Shalom Nagar, who was a reluctant 23-year-old Israeli prison guard when he was chosen to hang Adolf Eichmann — the fugitive Nazi war criminal convicted of crimes against humanity and genocide, in the murder of six million Jews — died on Nov. 26 in Israel. He was in his late 80s.
Mr. Nagar’s death was confirmed by Avigail Sperber, who directed “The Hangman,” a 2010 film about him, with Netalie Braun. Ms. Sperber did not specify where he died. His age has been reported by various sources as 86 or 88.
For decades — until a radio station identified him in 2004 — Mr. Nagar (pronounced nah-GAR) hid his connection to the Eichmann execution, fearing retribution from neo-Nazis. But the midnight hanging always haunted him.

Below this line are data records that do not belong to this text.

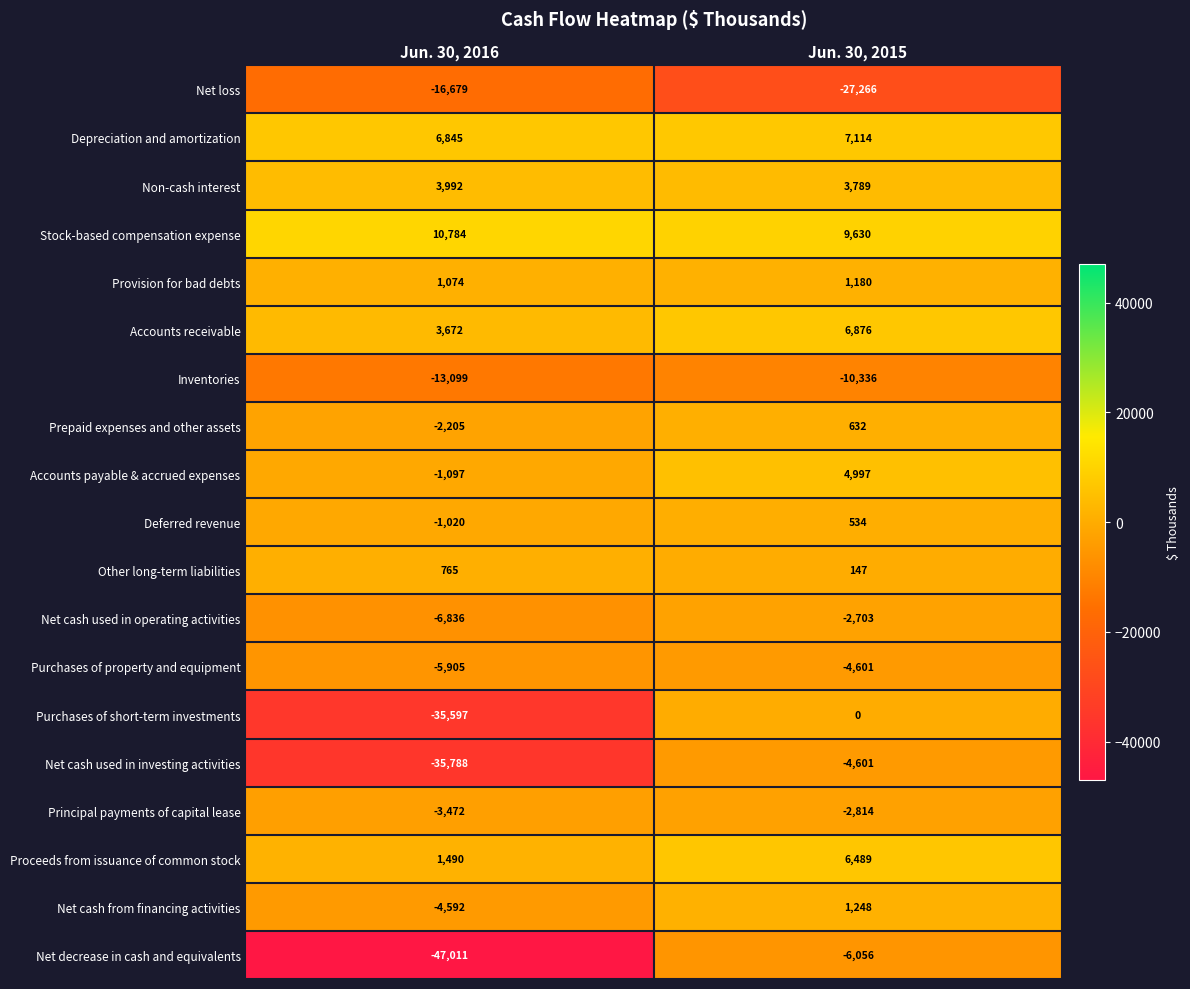

What is the total value across all series at Jun. 30, 2015?

-15741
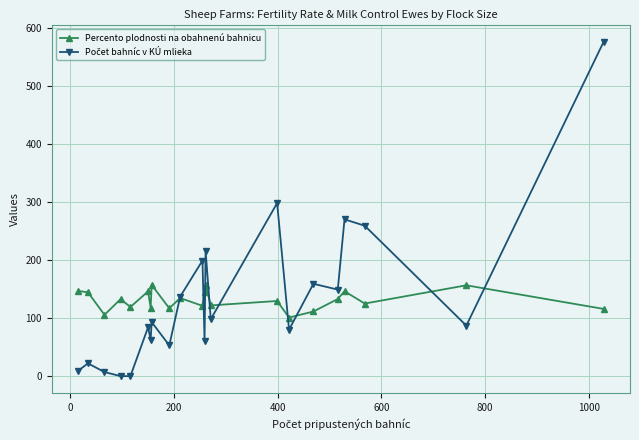

Is this an area chart (filled region under the line)?

No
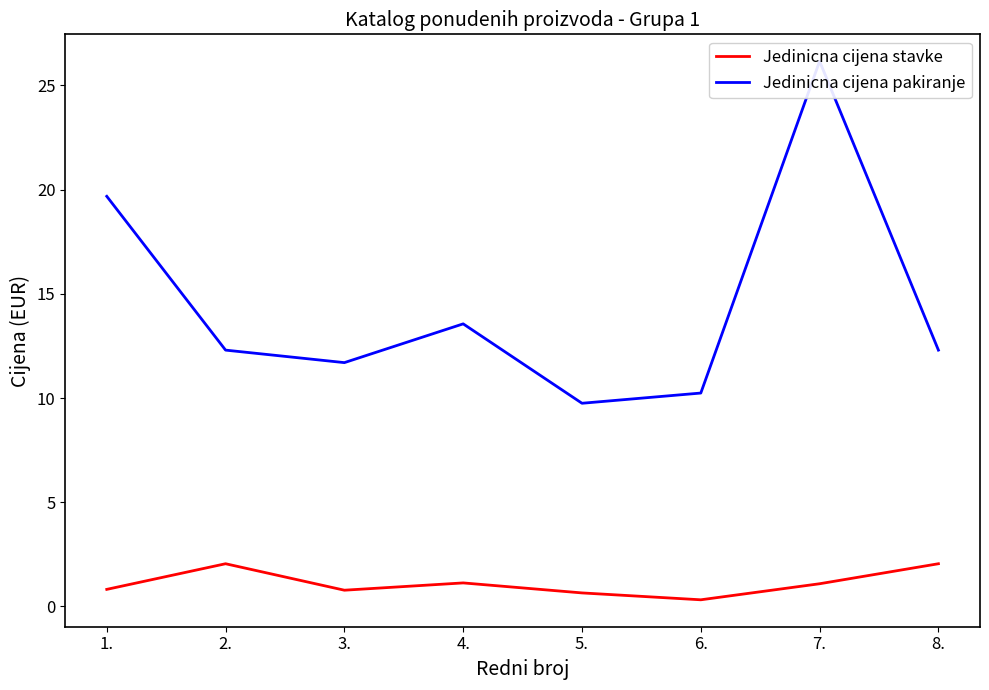

At how many categories does at least one series exceed 5?

8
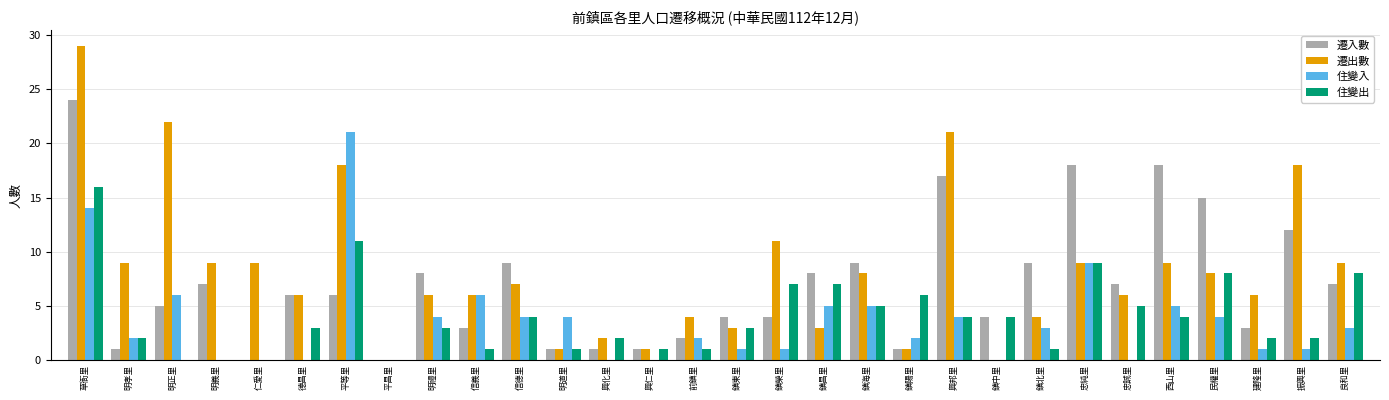

Reading left to right, extract all data points from this chart.

遷入數: 草衙里=24	明孝里=1	明正里=5	明義里=7	仁愛里=0	德昌里=6	平等里=6	平昌里=0	明禮里=8	信義里=3	信德里=9	明道里=1	興化里=1	興仁里=1	前鎮里=2	鎮東里=4	鎮榮里=4	鎮昌里=8	鎮海里=9	鎮陽里=1	興邦里=17	鎮中里=4	鎮北里=9	忠純里=18	忠誠里=7	西山里=18	民權里=15	建隆里=3	振興里=12	良和里=7
遷出數: 草衙里=29	明孝里=9	明正里=22	明義里=9	仁愛里=9	德昌里=6	平等里=18	平昌里=0	明禮里=6	信義里=6	信德里=7	明道里=1	興化里=2	興仁里=1	前鎮里=4	鎮東里=3	鎮榮里=11	鎮昌里=3	鎮海里=8	鎮陽里=1	興邦里=21	鎮中里=0	鎮北里=4	忠純里=9	忠誠里=6	西山里=9	民權里=8	建隆里=6	振興里=18	良和里=9
住變入: 草衙里=14	明孝里=2	明正里=6	明義里=0	仁愛里=0	德昌里=0	平等里=21	平昌里=0	明禮里=4	信義里=6	信德里=4	明道里=4	興化里=0	興仁里=0	前鎮里=2	鎮東里=1	鎮榮里=1	鎮昌里=5	鎮海里=5	鎮陽里=2	興邦里=4	鎮中里=0	鎮北里=3	忠純里=9	忠誠里=0	西山里=5	民權里=4	建隆里=1	振興里=1	良和里=3
住變出: 草衙里=16	明孝里=2	明正里=0	明義里=0	仁愛里=0	德昌里=3	平等里=11	平昌里=0	明禮里=3	信義里=1	信德里=4	明道里=1	興化里=2	興仁里=1	前鎮里=1	鎮東里=3	鎮榮里=7	鎮昌里=7	鎮海里=5	鎮陽里=6	興邦里=4	鎮中里=4	鎮北里=1	忠純里=9	忠誠里=5	西山里=4	民權里=8	建隆里=2	振興里=2	良和里=8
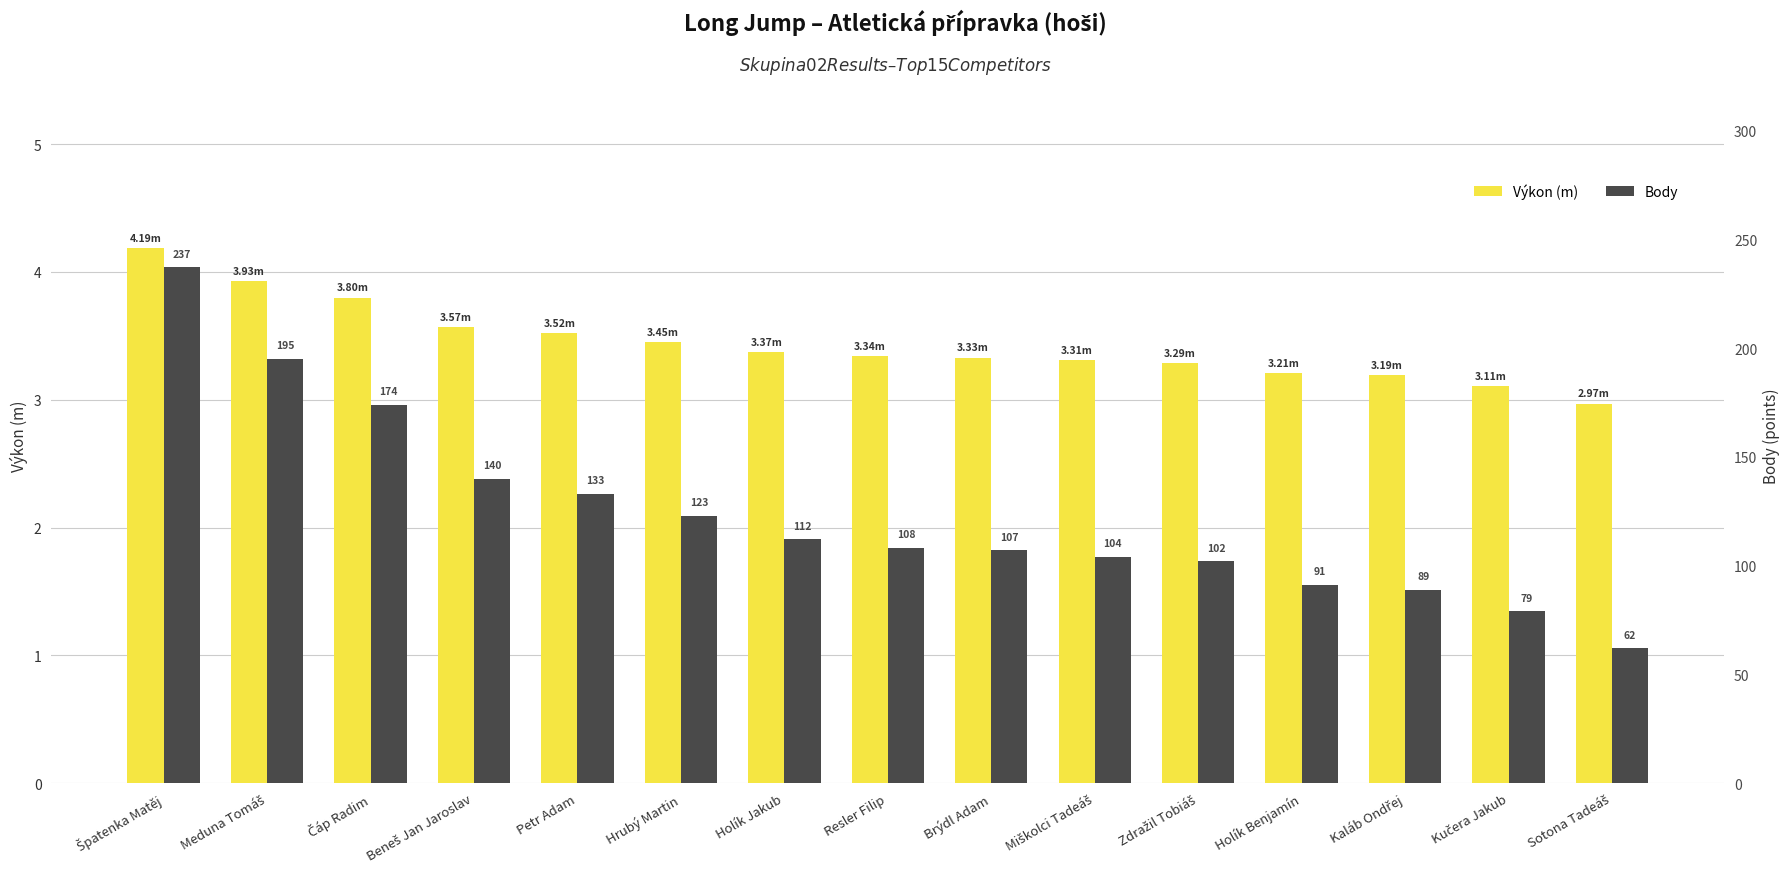

What is the average value of the Výkon (m) series?

3.4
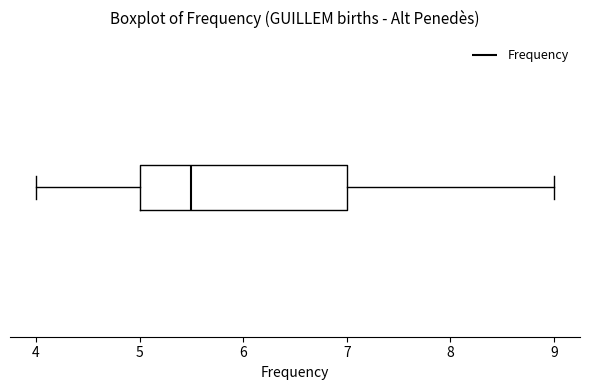

Read this box plot against the x-axis: the position of the median line, the range covered by the box, and the ends of both whiskers. The values are not printed on the chart, so give them approximately, as read against the axis.

median 5.5, box 5.0 to 7.0, whiskers 4.0 to 9.0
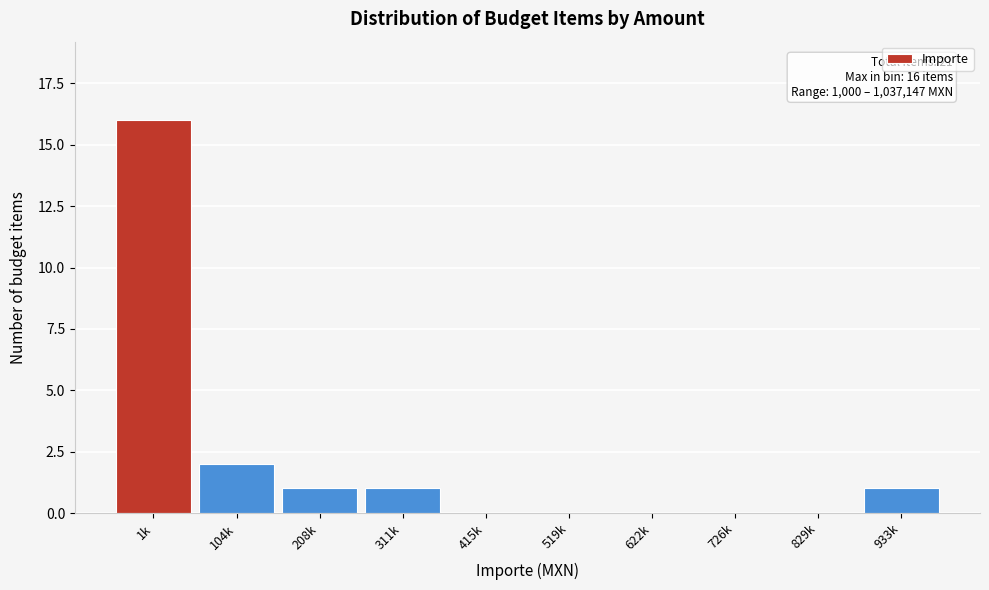

Reading right to left, what are all the values shown in this chart?

933k=1	829k=0	726k=0	622k=0	519k=0	415k=0	311k=1	208k=1	104k=2	1k=16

On May 31, 1962, he was out walking with his wife, Ora, and his infant son when a police van screeched to a halt and whisked him away. Mr. Nagar knew it meant that the time of Eichmann’s execution had been set and that he was being called back to work to serve as executioner. He persuaded the driver to turn around and assure his wife that he wasn’t being kidnapped.
Before the execution — the only case of capital punishment in Israel’s history — Eichmann asked for white wine and cigarettes; he refused a blindfold.
Mr. Nagar’s role was to release the trapdoor on the gallows, sending the prisoner plunging 30 feet to his death. But what was worse, Mr. Nagar recalled, was the grisly aftermath: removing the noose and conveying the prisoner’s corpse on a wobbly stretcher to a specially built oven to be cremated.